Most places on college campuses are public places. It would therefore seem appropriate to allow freedom of expression just about everywhere on campus, say, for protesting.
But as the Chronicle of Higher Education reports, it’s a real struggle to define the limits of free speech on college campuses, such as the City University of New York.
Some campuses are using a statement developed at the University of Chicago as a model for drafting free-speech policies.
Students and professors who think their issue is important may be tempted to march in protest.

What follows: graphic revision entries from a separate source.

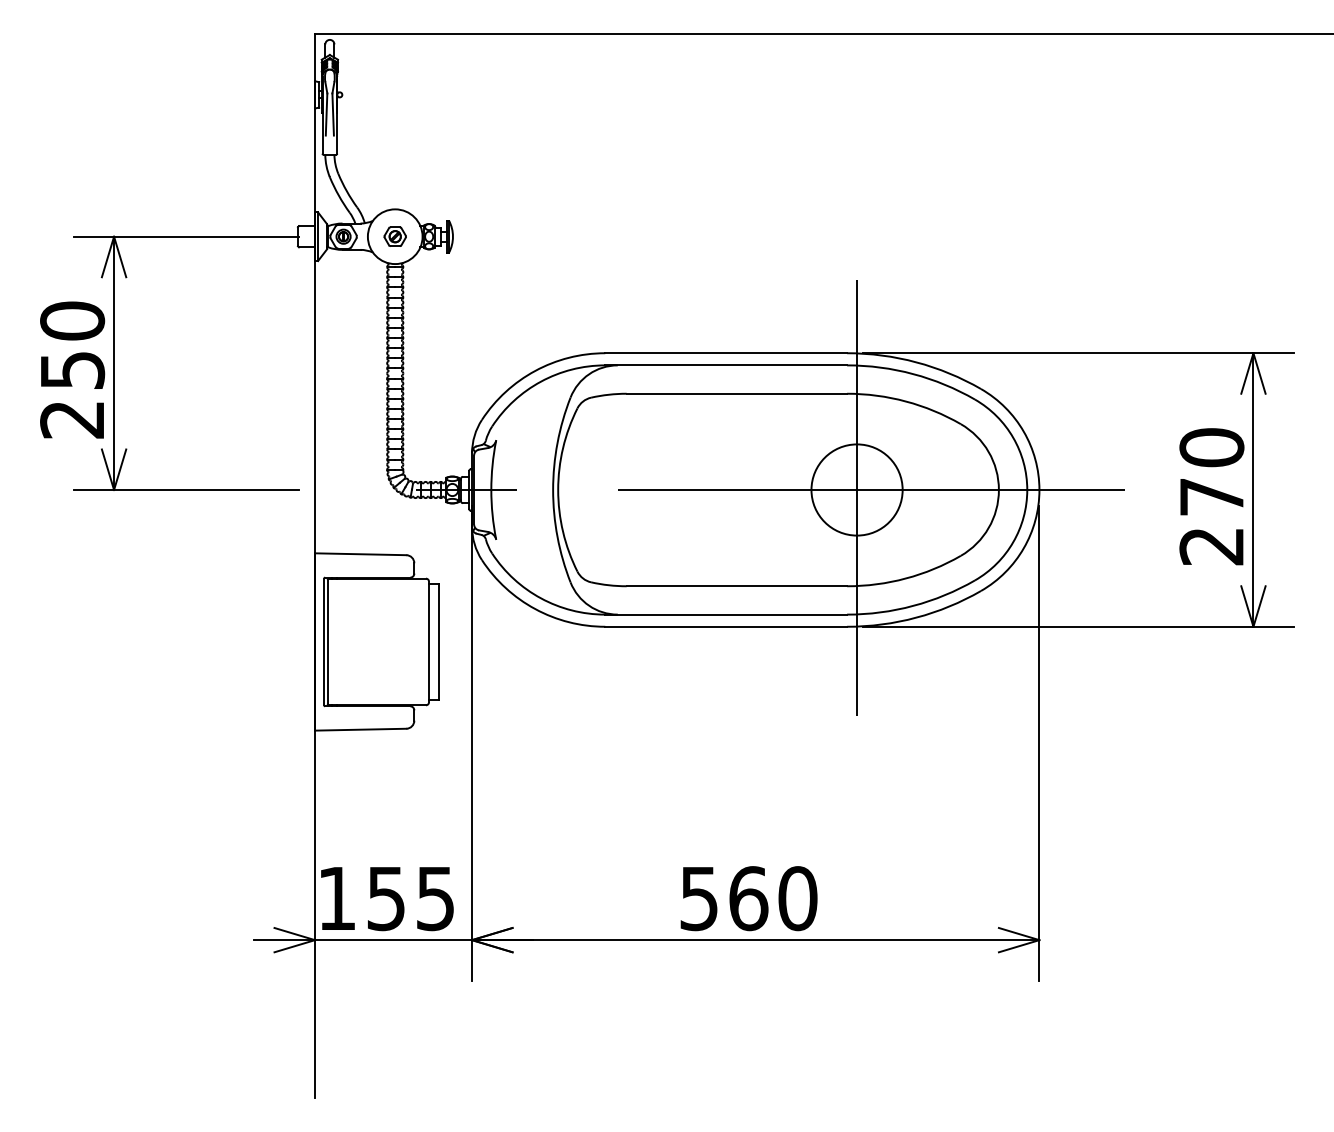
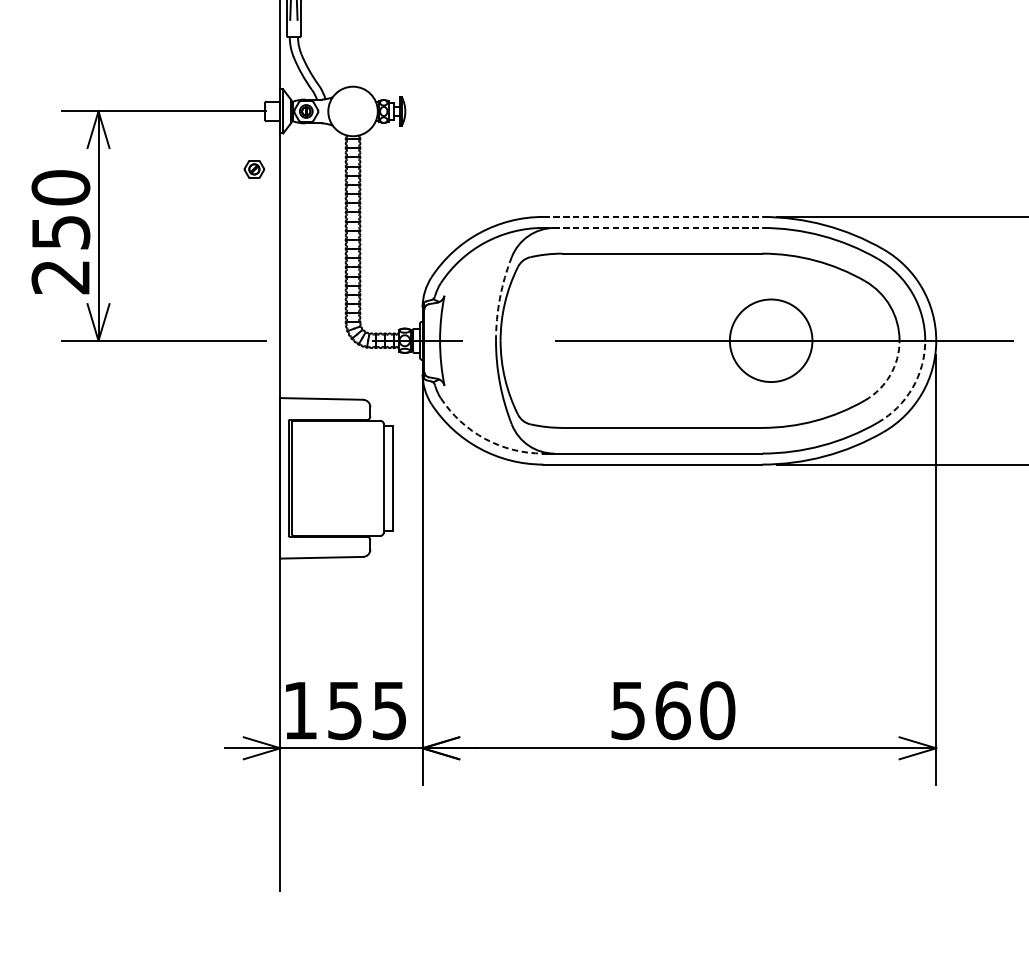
part: (394, 236) -> (253, 169), moved
line: (726, 353) -> (652, 217), solid -> dashed
line: (726, 365) -> (652, 228), solid -> dashed
arc: (557, 442) -> (499, 297), solid -> dashed
line: (857, 497) -> (771, 347), removed
arc: (988, 528) -> (890, 375), solid -> dashed
arc: (1013, 542) -> (912, 388), solid -> dashed
arc: (541, 598) -> (485, 438), solid -> dashed

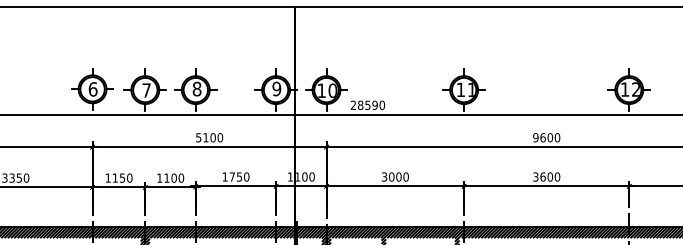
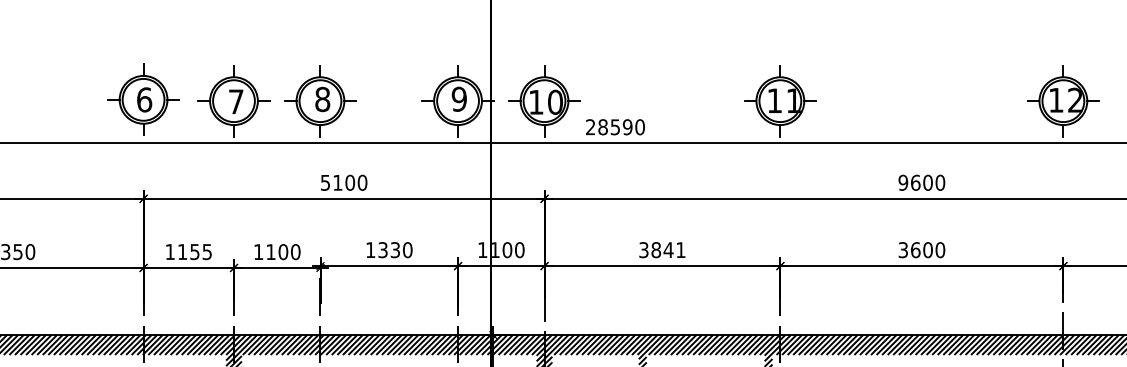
text: (235, 176) -> (388, 249), 1750 -> 1330
text: (398, 176) -> (667, 249), 3000 -> 3841
text: (129, 177) -> (206, 250), 1150 -> 1155

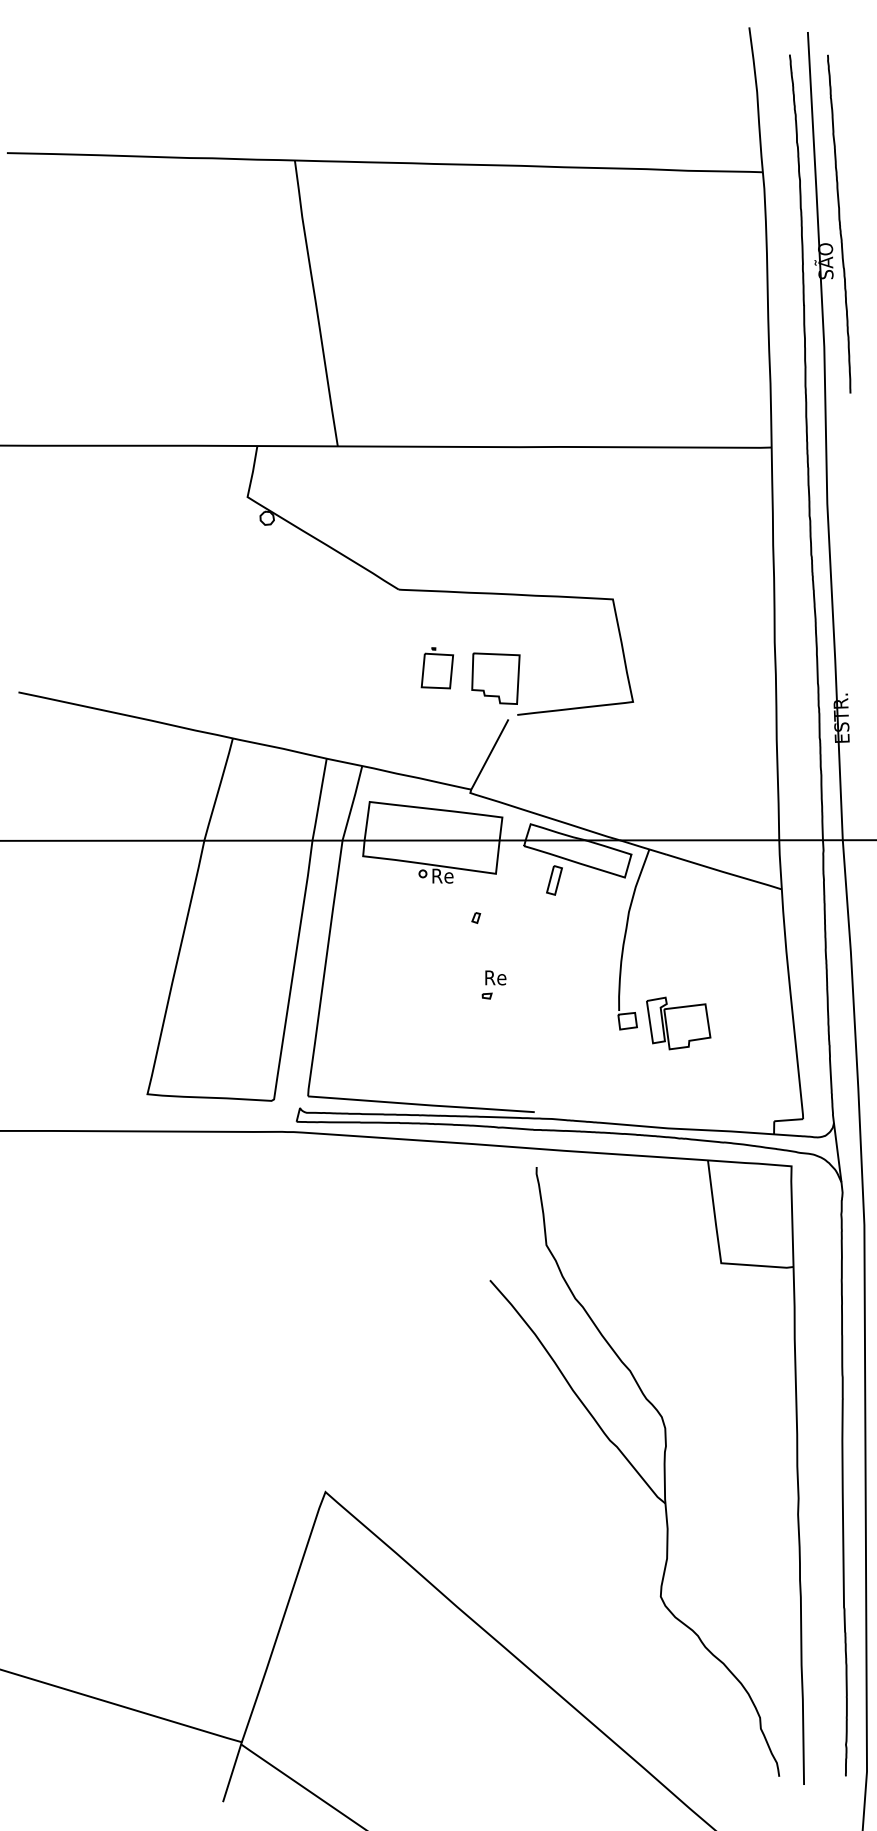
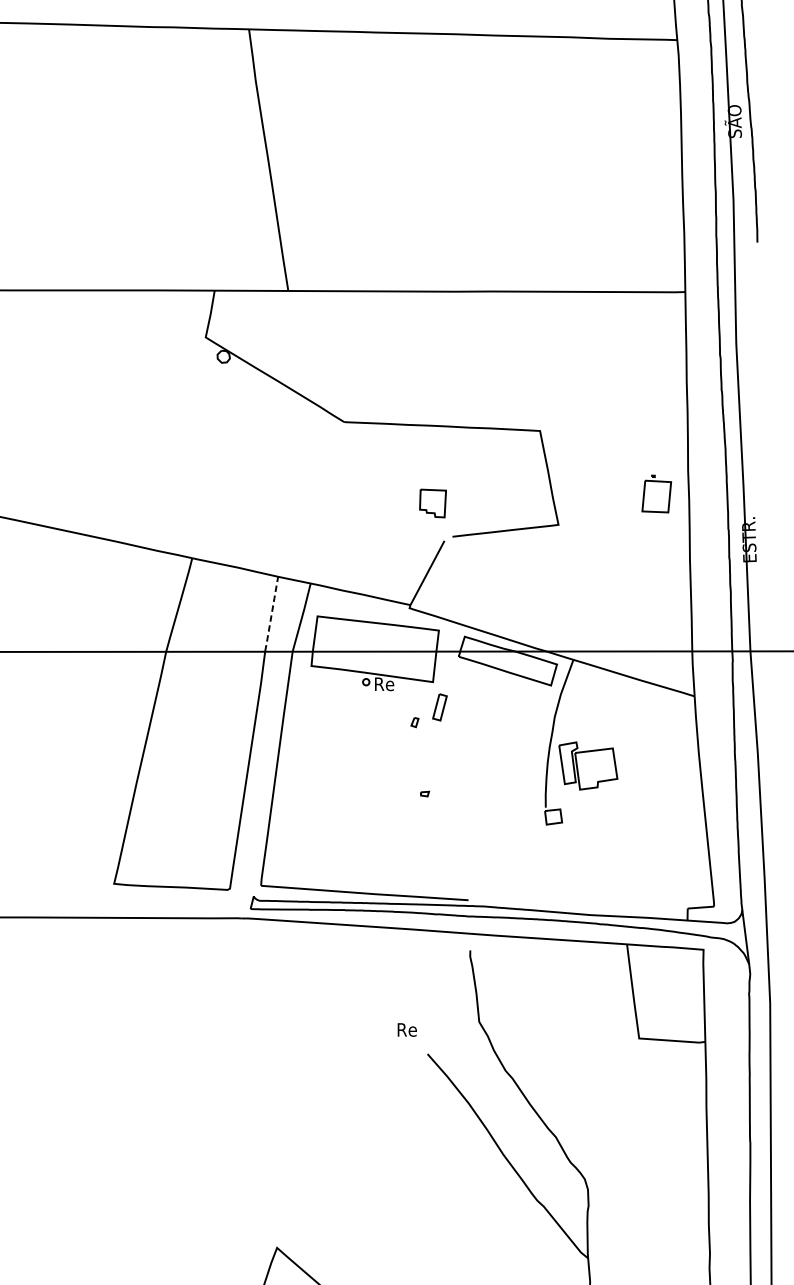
part: (436, 668) -> (655, 494), moved
part: (495, 678) -> (432, 503), size x0.6
line: (319, 799) -> (271, 614), solid -> dashed
part: (554, 880) -> (439, 707), moved
text: (495, 977) -> (407, 1029), moved
part: (678, 1023) -> (588, 766), moved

Where they do that is the question. Should they be able to block traffic on a major roadway? Should they be able to protest in the stands of a soccer game? Outside a classroom building?
So, it gets tricky when it comes to protesting on university property that has been designated or reserved for another purpose. But can a university set aside only certain areas where protests are allowed to take place?
Most people think not. As a result, university boards are pausing, taking a step back, before they adopt any new policies around freedom of expression.
“We want to regulate free speech with as light a touch as possible but not so light a touch where people think they can say whatever they want whenever they want however they want wherever they want,” the Chronicle quoted Ben Trachtenberg, a professor of law and chair of the Faculty Council at the University of Missouri, as saying. Mizzou experienced active protests over race this past year and ended up losing its president over that issue.
“For example, you can’t protest in the ambulance bay of the hospital, no matter how important your message is,” he said.